■ Supplied passage:
>> start

*Post by zhou **Post by Peter Perkins**Post by alkan alkaya*I want to use PCA (Principle component analysis) Q and T statistics test for fault detection control process. How can I use and how can I plot the Q or T2 statistics of the measured data?

The PRINCOMP function in the Statistics Toolbox returns the T^2 statistics; the PCARES function returns residuals that are used to compute the Q statistics. Hope this helps.

Now I have the same problem, I can't compute the Q statistics. Hope your help. Thank you very much.

I know this thread has lain fallow for a long time, but Ive been struggling with this myself, and because of the variety of different notation schemes and equations in different papers and books, Ive decided to try and pitch in.

>> end

■ Challenges:
**1.** According to the thread, which Statistics Toolbox function returns the T^2 statistics?
**2.** Retype part of the thread, beginning at the words "The PRINCOMP function" and stopping after "Hope this helps.".
The data after the thread has no role in this.

■ Recorded data:
>> start

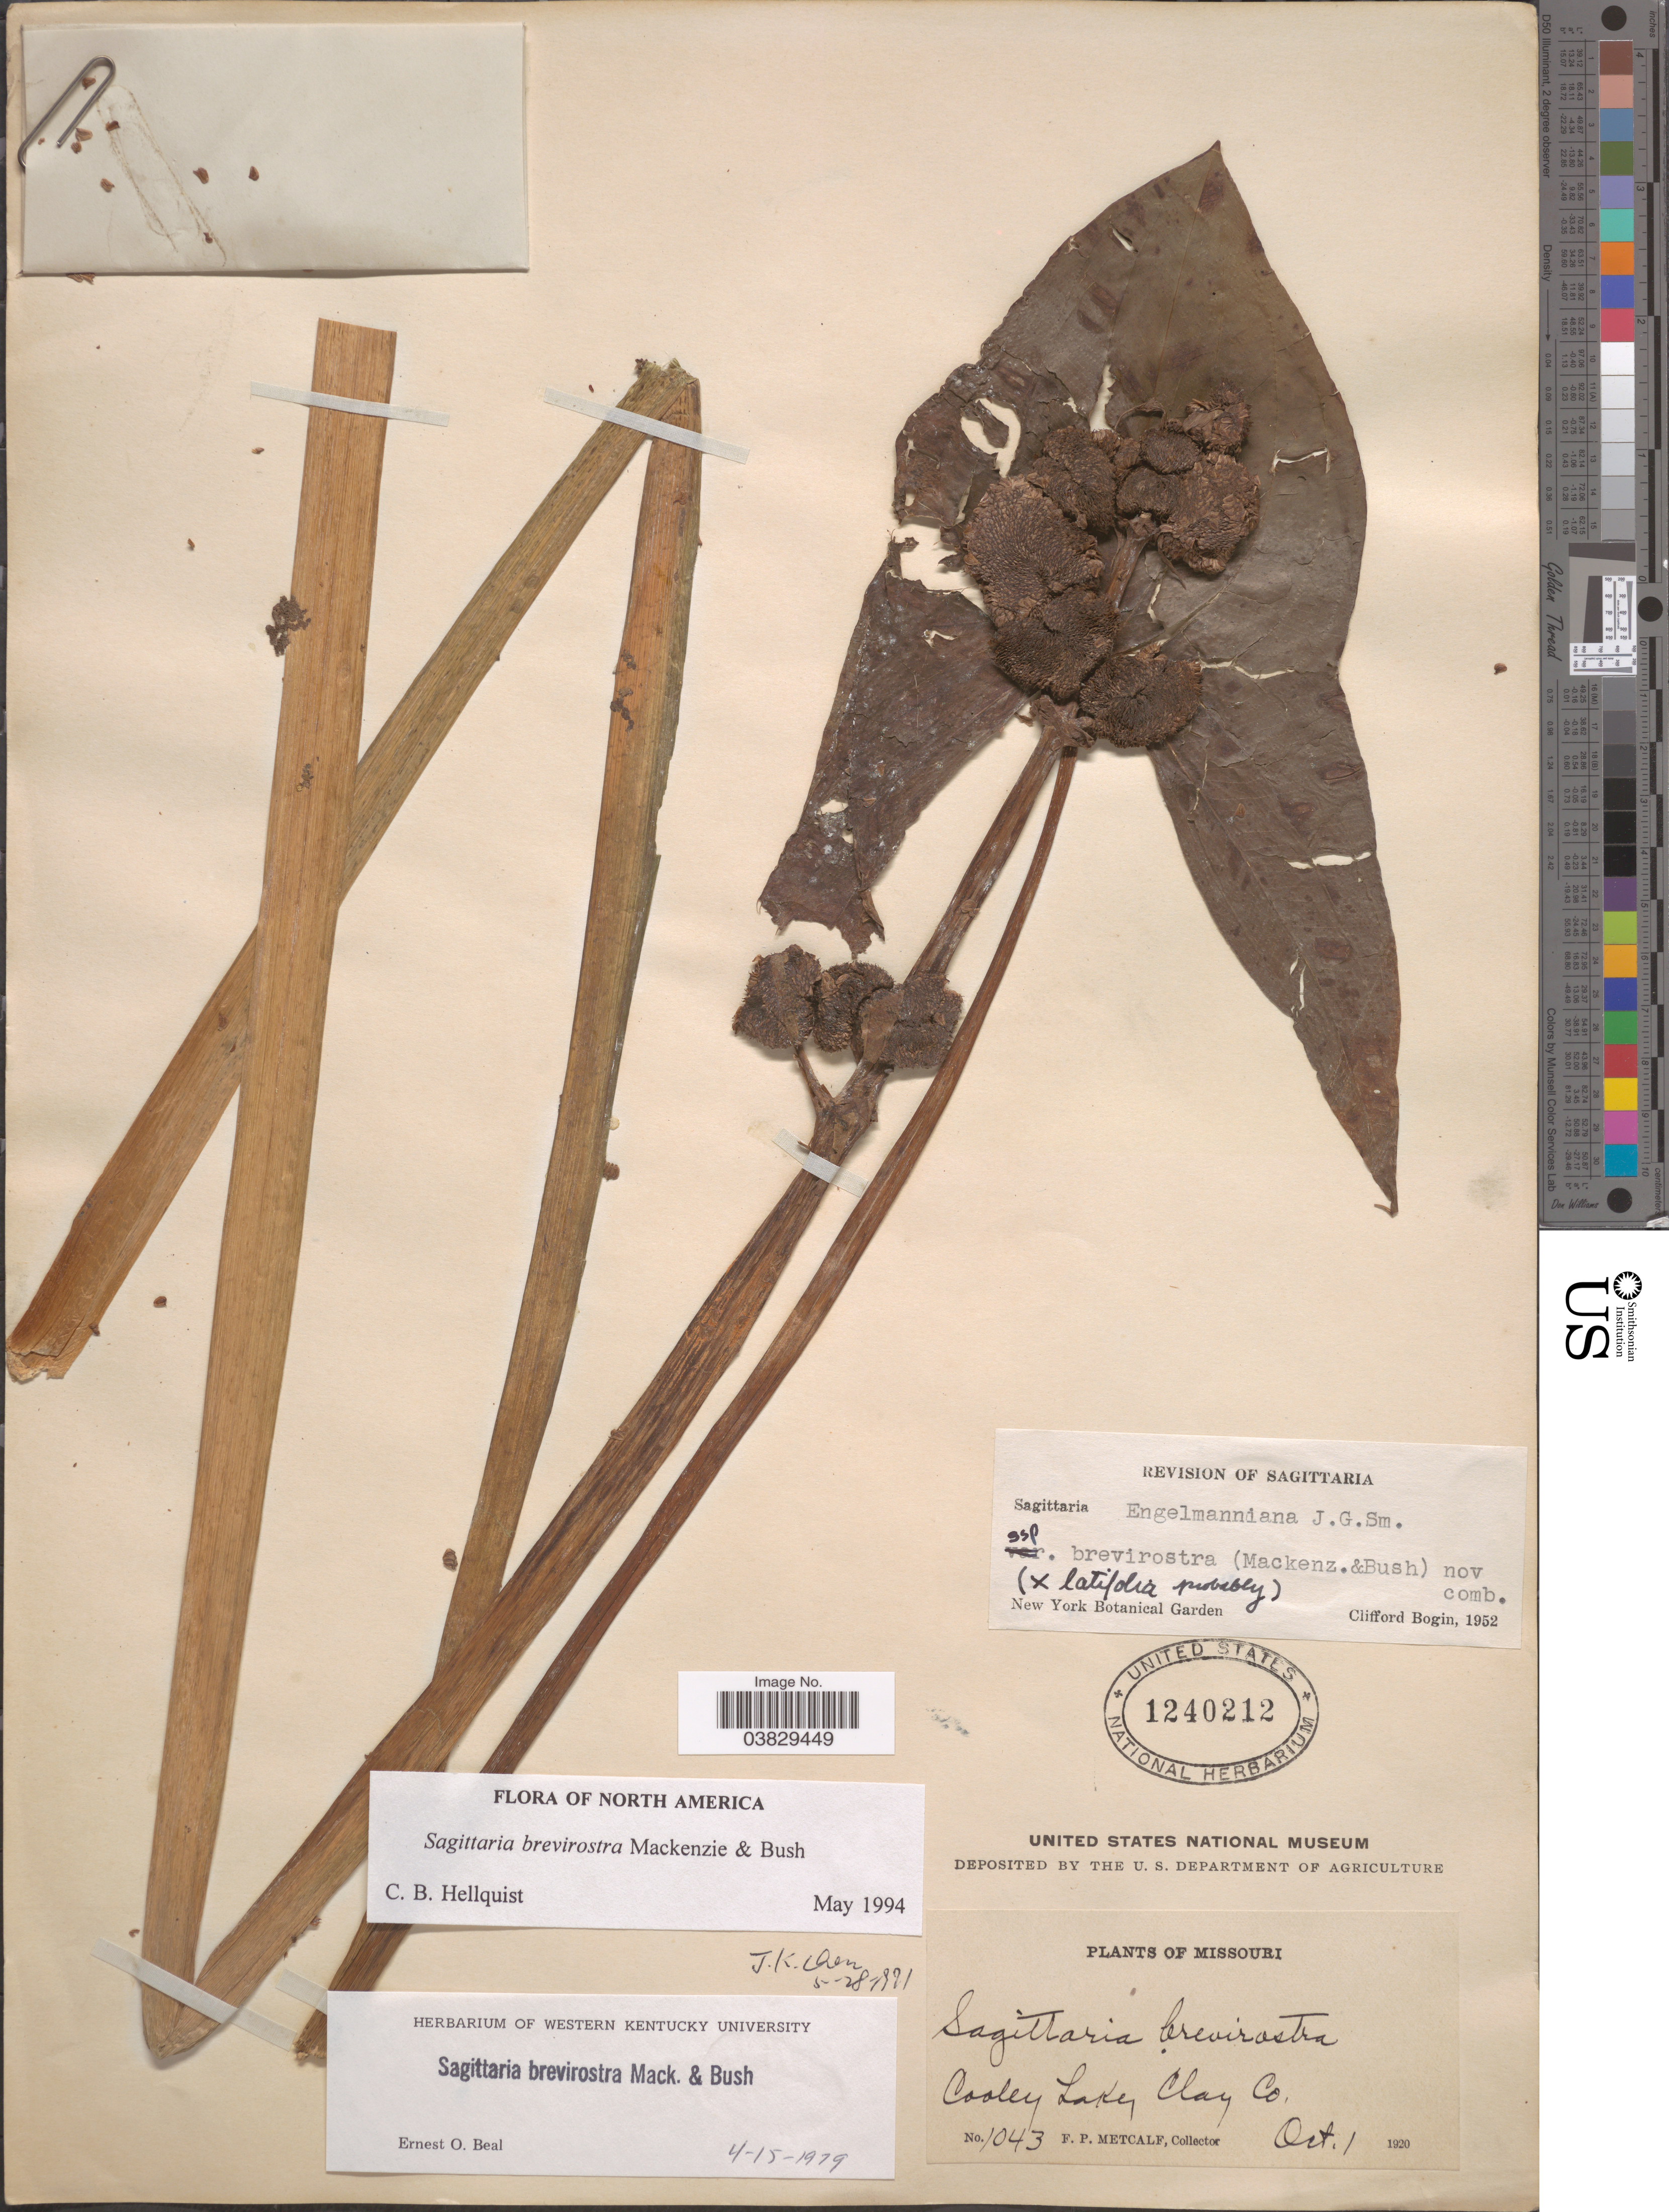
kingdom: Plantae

>> end
>> start

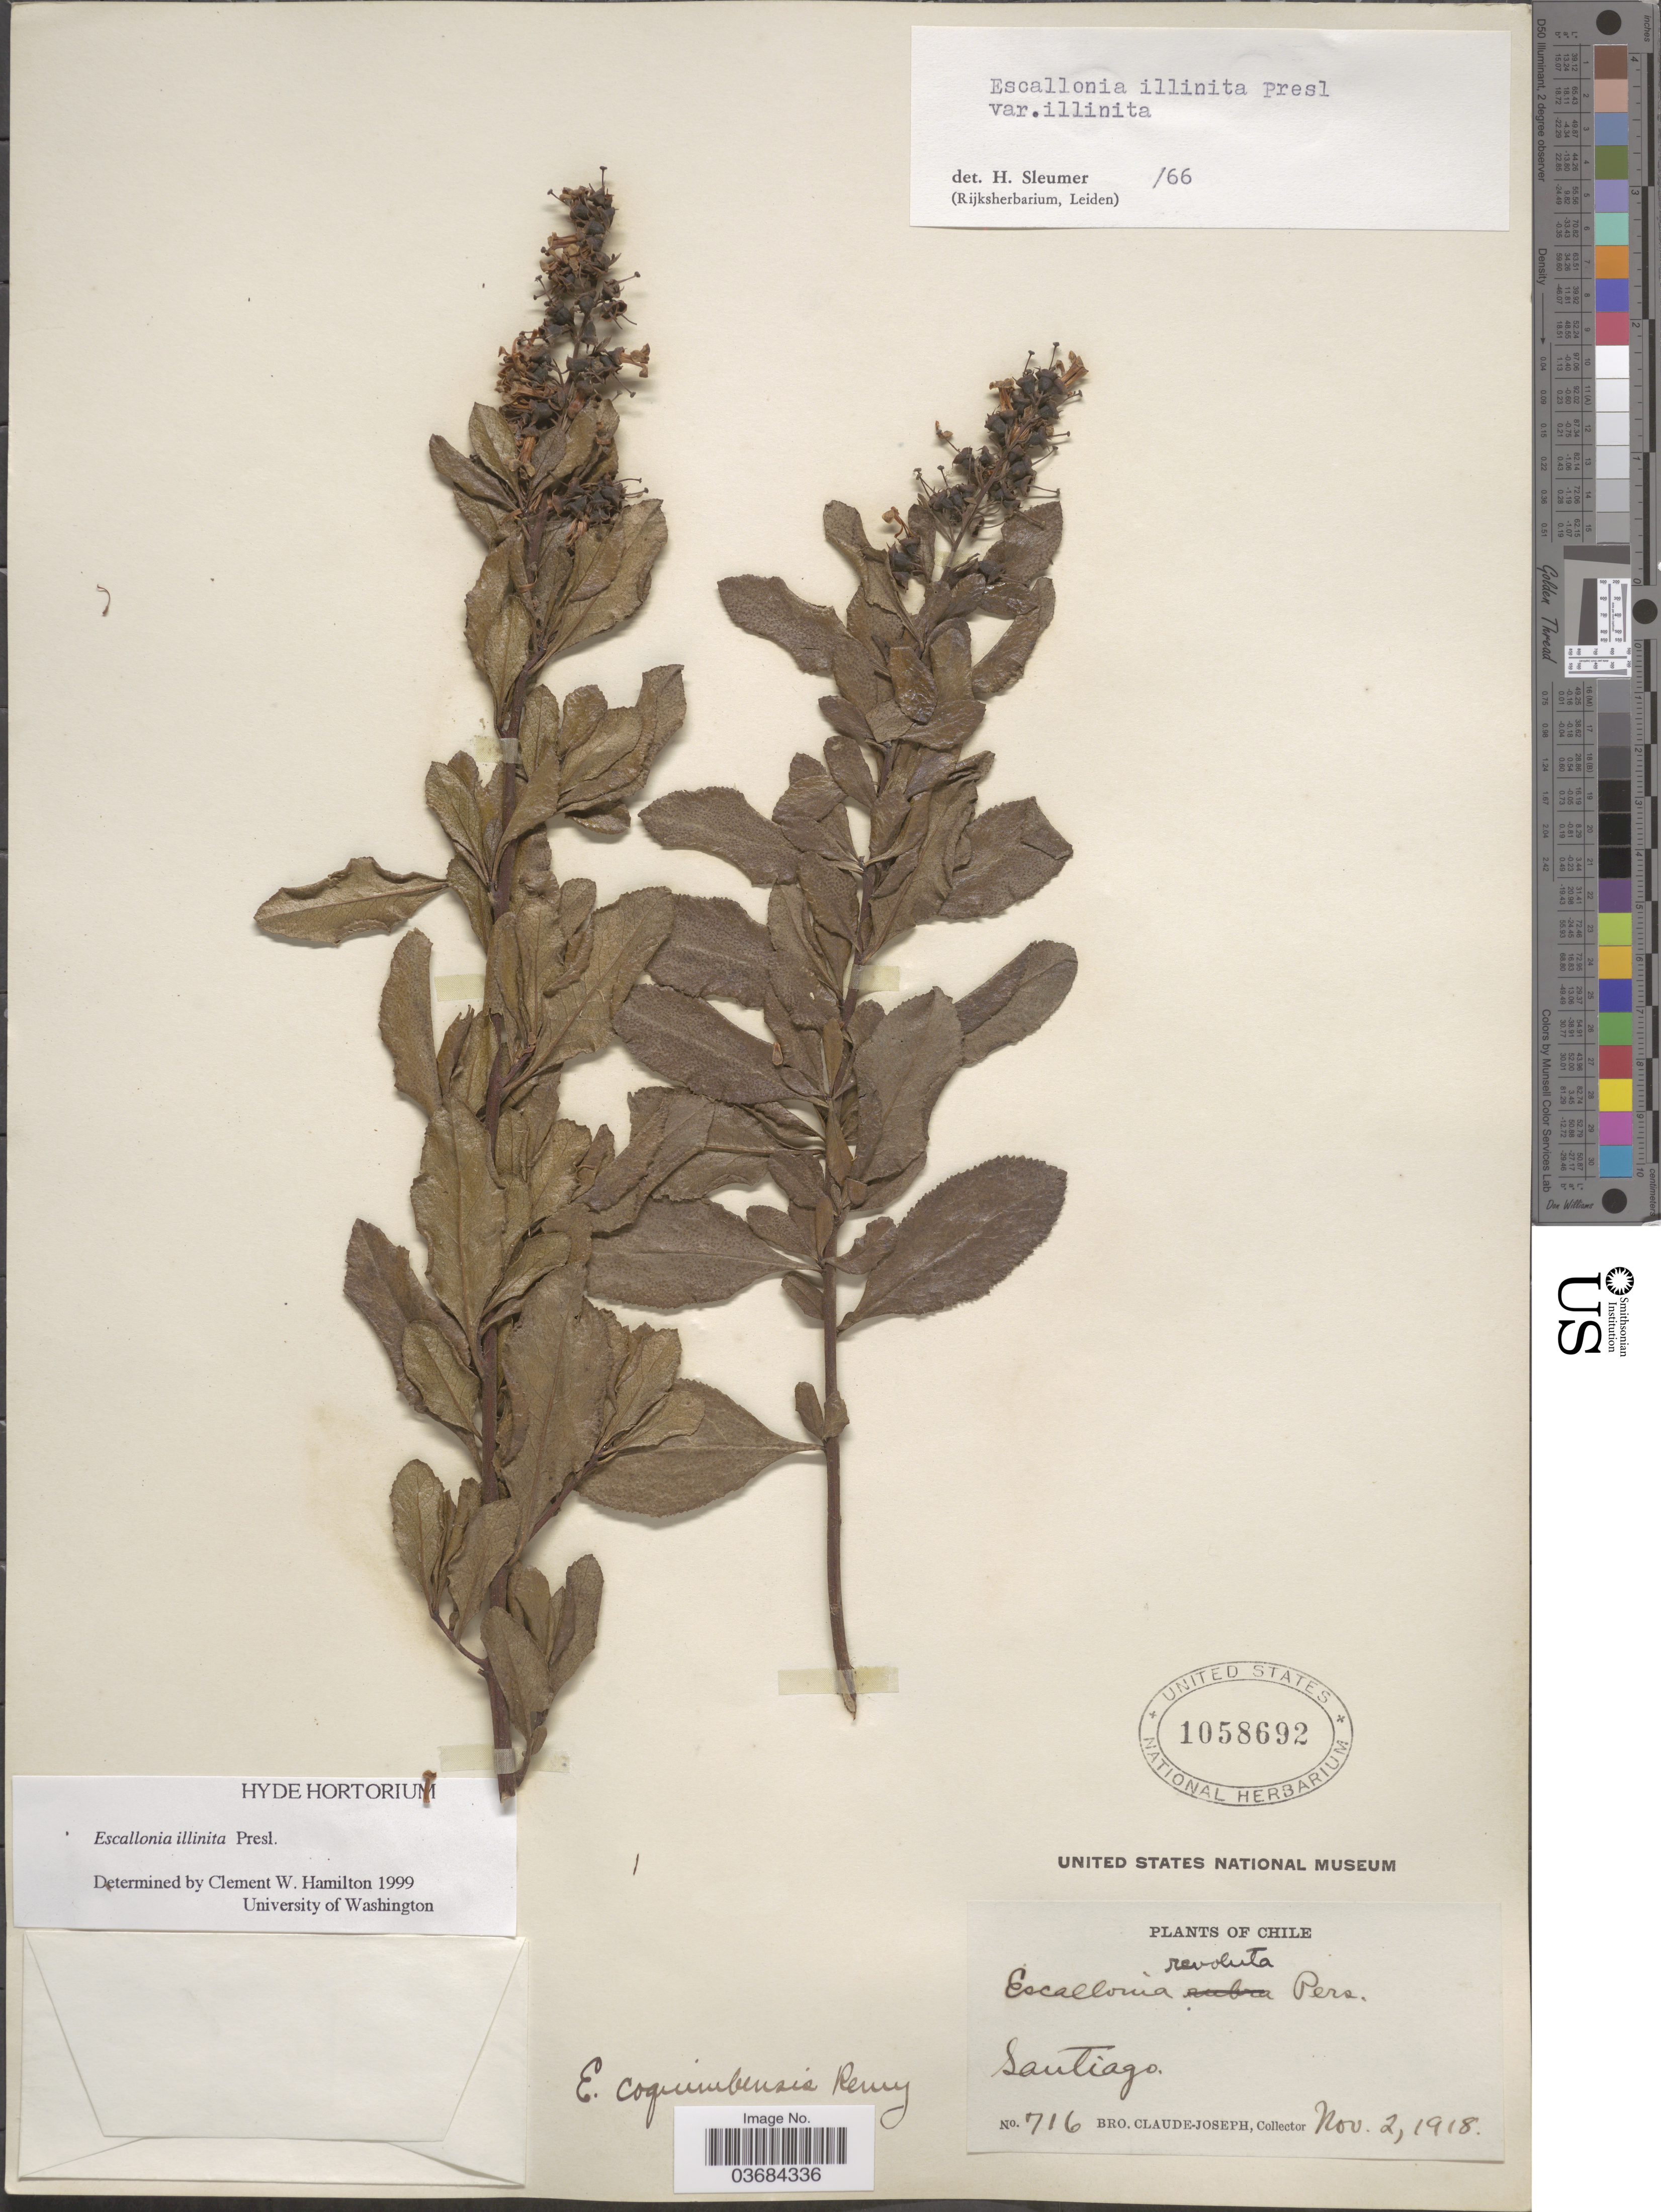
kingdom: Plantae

>> end

■ Answers to the exercise:
**1.** The PRINCOMP function.

**2.**
The PRINCOMP function in the Statistics Toolbox returns the T^2 statistics; the PCARES function returns residuals that are used to compute the Q statistics. Hope this helps.